WORK REQUEST -
Every line from the beginning of the data through the line containing "If your debit card is lost or stolen when" should be reproduced exactly, and no further lines should be output.

INFORMATION PROVIDED -
============================================================
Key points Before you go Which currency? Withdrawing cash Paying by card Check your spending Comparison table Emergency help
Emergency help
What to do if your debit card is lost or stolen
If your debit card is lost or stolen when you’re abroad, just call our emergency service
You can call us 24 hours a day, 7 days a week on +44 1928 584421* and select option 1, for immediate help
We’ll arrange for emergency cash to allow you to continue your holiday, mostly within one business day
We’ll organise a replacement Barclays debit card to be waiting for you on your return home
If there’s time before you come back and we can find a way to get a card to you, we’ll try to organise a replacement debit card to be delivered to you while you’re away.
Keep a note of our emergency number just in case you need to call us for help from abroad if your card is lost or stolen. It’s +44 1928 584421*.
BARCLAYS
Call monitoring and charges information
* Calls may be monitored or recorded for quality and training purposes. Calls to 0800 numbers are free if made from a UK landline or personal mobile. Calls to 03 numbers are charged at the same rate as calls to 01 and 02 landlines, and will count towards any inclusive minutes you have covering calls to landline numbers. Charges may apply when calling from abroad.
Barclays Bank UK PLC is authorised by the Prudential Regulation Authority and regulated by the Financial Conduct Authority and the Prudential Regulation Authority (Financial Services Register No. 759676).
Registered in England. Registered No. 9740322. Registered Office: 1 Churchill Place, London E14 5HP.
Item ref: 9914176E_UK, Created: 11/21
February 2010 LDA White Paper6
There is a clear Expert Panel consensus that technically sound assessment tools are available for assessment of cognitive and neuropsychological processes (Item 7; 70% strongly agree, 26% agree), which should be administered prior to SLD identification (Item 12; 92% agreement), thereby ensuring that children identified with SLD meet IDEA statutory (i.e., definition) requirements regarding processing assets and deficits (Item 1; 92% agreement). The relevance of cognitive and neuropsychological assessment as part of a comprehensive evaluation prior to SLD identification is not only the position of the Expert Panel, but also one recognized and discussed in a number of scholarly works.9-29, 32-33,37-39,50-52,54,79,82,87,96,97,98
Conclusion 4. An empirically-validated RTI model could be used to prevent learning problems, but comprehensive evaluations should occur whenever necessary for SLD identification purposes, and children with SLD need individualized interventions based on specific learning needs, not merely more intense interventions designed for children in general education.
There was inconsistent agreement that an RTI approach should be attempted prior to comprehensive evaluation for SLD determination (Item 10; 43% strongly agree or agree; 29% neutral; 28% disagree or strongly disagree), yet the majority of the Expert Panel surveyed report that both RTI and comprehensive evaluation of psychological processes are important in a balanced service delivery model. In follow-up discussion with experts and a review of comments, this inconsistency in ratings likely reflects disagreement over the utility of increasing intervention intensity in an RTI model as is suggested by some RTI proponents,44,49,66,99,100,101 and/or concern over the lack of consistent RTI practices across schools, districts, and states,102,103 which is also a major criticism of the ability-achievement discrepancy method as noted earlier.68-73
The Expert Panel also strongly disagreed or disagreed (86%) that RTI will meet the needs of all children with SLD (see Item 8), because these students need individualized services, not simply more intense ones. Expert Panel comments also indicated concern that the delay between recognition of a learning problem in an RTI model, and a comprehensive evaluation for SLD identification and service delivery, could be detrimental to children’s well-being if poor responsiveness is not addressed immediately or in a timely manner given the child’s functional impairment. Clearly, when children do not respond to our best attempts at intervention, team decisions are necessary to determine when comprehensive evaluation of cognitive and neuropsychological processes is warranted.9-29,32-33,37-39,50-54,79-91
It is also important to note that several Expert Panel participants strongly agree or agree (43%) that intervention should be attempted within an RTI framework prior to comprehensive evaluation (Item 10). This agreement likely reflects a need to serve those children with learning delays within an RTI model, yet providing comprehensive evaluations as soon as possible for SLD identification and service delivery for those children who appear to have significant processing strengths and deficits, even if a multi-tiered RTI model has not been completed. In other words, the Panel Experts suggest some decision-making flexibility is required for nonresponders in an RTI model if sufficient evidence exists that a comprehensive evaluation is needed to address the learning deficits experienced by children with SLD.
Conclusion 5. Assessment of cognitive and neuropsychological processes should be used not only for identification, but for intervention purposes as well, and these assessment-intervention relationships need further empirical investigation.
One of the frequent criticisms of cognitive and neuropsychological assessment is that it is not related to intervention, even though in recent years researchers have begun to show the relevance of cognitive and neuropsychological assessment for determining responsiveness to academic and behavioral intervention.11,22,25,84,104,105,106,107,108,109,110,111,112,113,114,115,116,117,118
============================================================
ANSWER TO THE PROBLEM -
Key points Before you go Which currency? Withdrawing cash Paying by card Check your spending Comparison table Emergency help
Emergency help
What to do if your debit card is lost or stolen
If your debit card is lost or stolen when you’re abroad, just call our emergency service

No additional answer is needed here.